• **What is needed**:
Please copy out every one of the lines below word for word, leaving the pictures out of your answer.

• **Input**:
[Start of section]

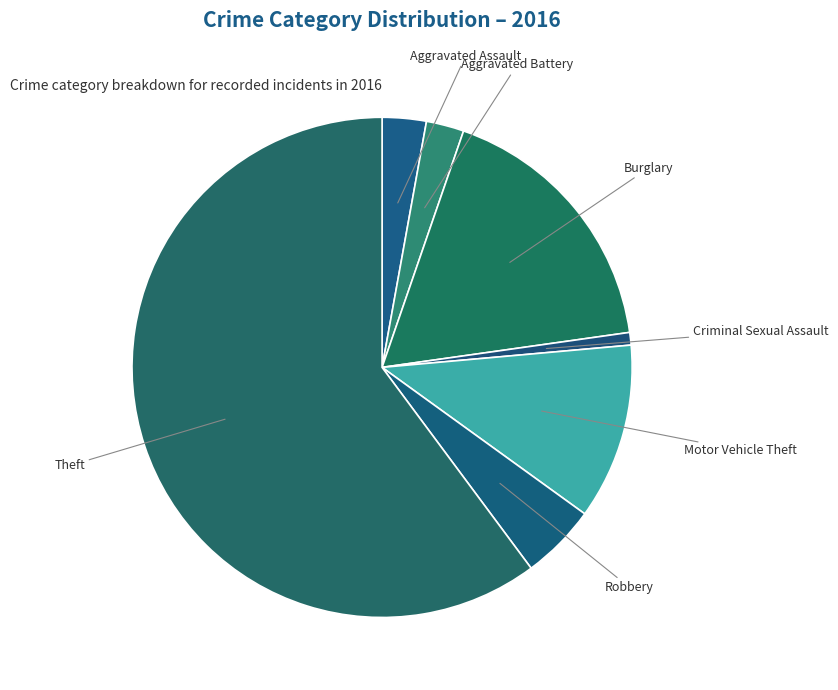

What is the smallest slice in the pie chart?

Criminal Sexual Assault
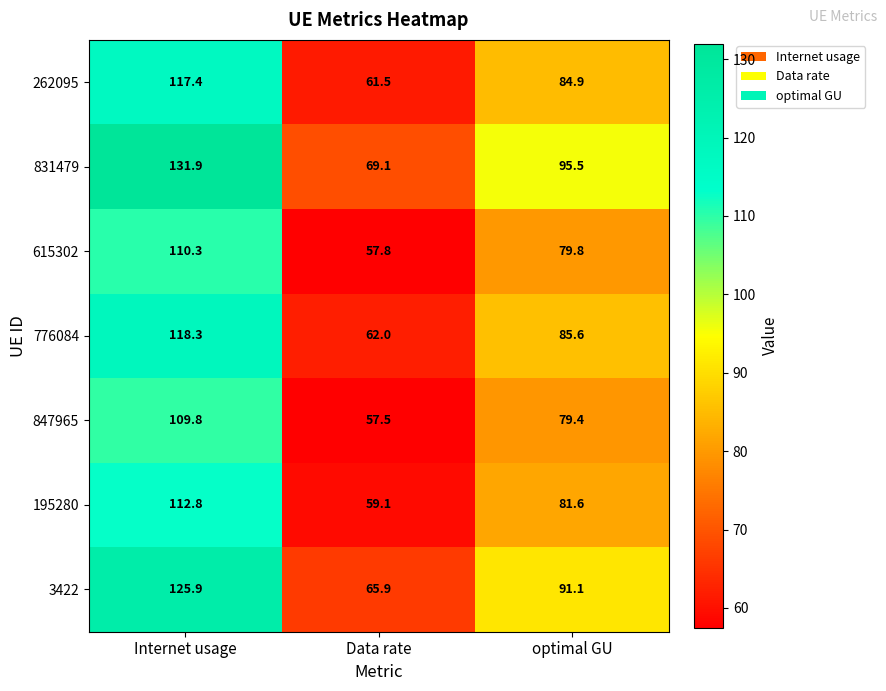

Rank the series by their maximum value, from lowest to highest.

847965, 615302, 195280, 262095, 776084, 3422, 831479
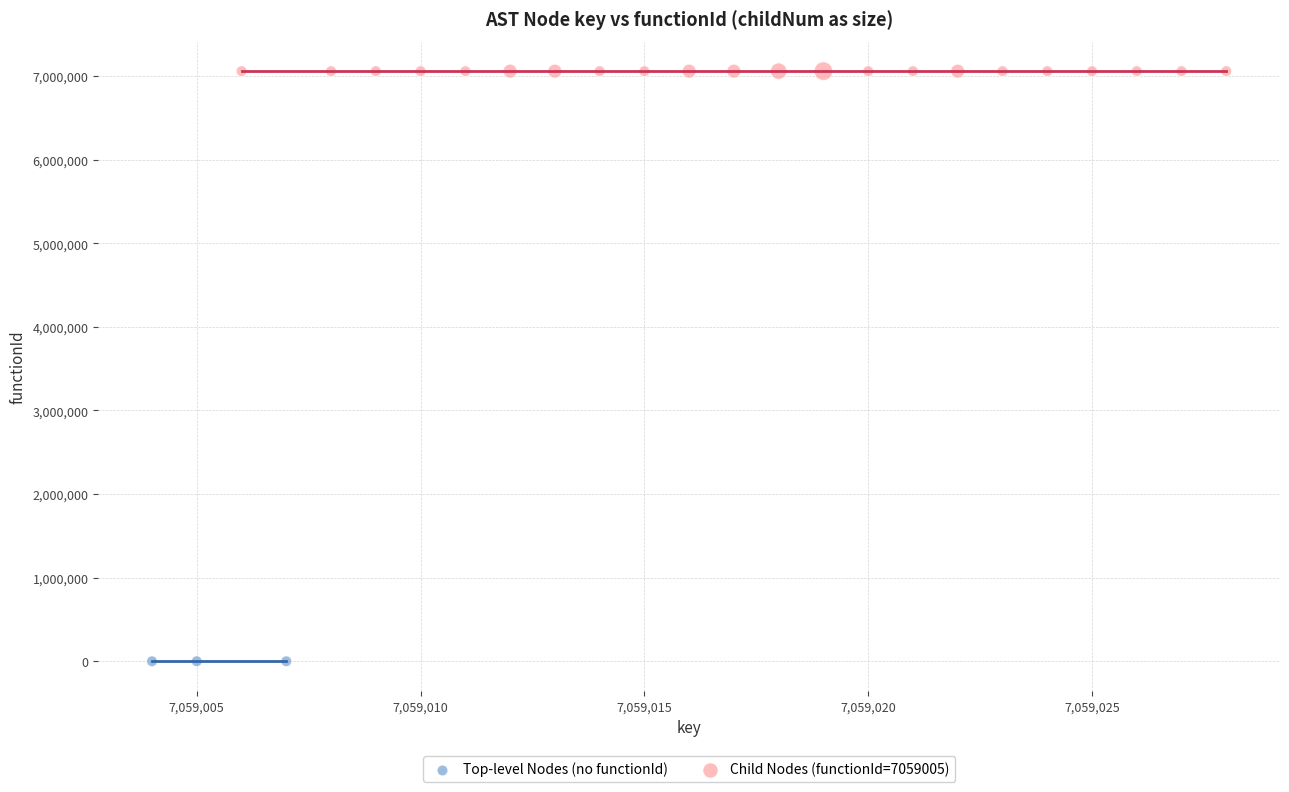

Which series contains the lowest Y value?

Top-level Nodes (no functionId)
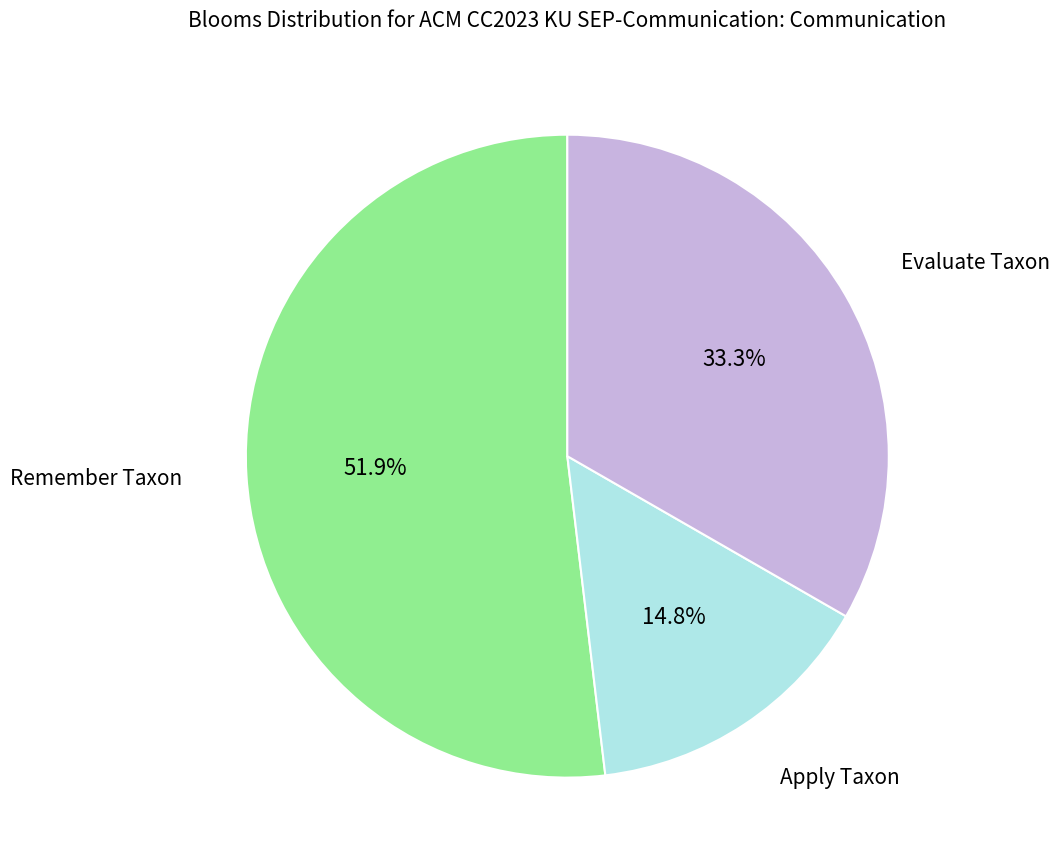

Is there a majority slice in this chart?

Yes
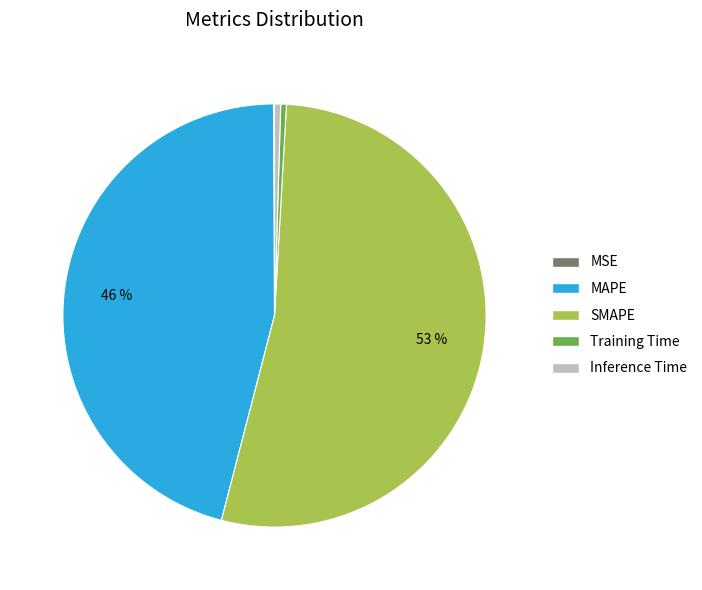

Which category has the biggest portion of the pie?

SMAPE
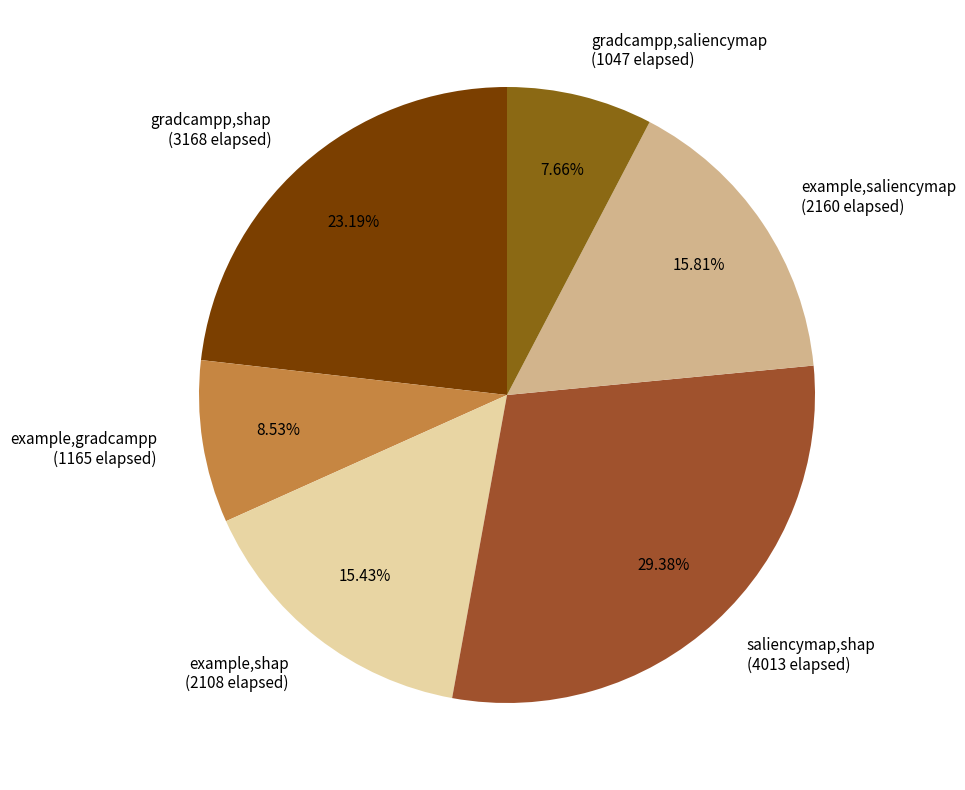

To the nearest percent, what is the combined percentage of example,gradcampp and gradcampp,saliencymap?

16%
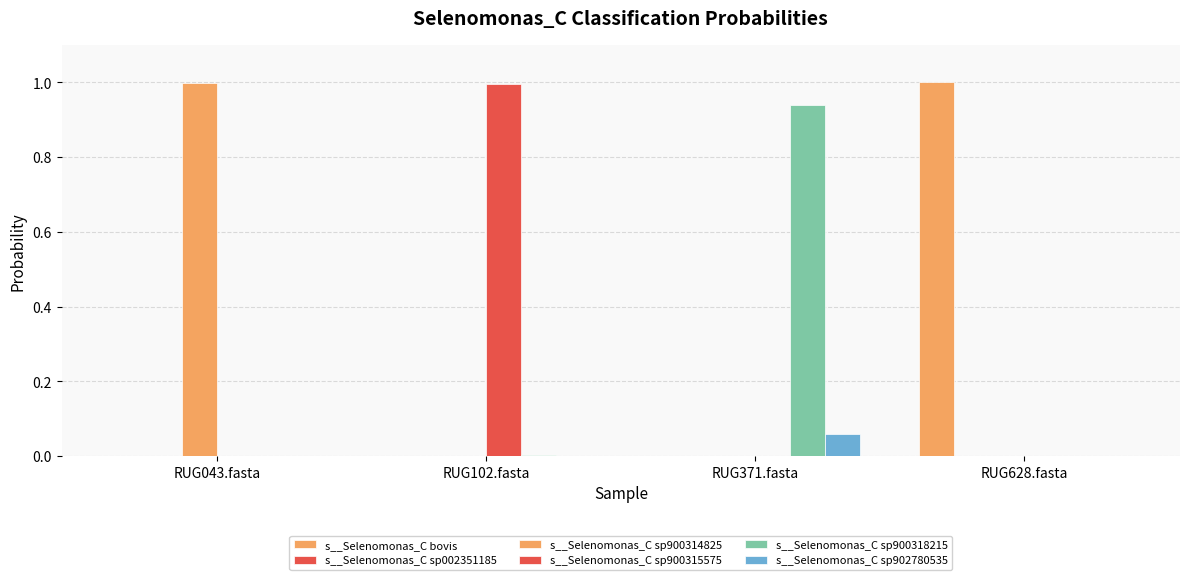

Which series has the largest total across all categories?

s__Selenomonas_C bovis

[End of section]

• **Answer section**:
What is the smallest slice in the pie chart?

Criminal Sexual Assault

Rank the series by their maximum value, from lowest to highest.

847965, 615302, 195280, 262095, 776084, 3422, 831479

Which series contains the lowest Y value?

Top-level Nodes (no functionId)

Is there a majority slice in this chart?

Yes

Which category has the biggest portion of the pie?

SMAPE

To the nearest percent, what is the combined percentage of example,gradcampp and gradcampp,saliencymap?

16%

Which series has the largest total across all categories?

s__Selenomonas_C bovis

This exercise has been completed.